• _Directions for this task_
Search the records below for the word "Bender" and show every line where it occurs.

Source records
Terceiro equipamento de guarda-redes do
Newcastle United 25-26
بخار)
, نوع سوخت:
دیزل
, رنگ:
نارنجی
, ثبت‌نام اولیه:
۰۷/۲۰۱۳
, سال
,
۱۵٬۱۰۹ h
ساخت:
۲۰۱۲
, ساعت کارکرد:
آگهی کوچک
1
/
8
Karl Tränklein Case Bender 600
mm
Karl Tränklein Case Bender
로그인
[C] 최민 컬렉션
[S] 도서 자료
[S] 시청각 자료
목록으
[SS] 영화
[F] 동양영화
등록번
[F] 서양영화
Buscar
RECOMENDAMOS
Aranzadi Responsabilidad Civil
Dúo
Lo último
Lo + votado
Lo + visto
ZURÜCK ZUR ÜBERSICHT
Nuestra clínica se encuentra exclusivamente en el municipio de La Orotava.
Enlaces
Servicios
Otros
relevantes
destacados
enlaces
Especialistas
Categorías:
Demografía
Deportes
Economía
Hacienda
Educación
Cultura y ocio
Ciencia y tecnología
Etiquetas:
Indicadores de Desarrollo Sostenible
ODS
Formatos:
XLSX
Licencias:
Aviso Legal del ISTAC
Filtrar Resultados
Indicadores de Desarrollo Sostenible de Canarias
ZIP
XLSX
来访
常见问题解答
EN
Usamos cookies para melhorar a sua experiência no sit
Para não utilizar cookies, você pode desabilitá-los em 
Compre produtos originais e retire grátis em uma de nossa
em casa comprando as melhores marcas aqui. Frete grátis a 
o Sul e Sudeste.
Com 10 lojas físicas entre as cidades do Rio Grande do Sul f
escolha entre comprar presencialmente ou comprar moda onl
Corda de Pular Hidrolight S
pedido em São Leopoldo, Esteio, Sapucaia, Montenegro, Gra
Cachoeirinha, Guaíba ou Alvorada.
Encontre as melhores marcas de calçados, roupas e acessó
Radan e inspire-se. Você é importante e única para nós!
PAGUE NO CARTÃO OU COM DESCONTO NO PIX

• _Problem solution_
Karl Tränklein Case Bender 600
Karl Tränklein Case Bender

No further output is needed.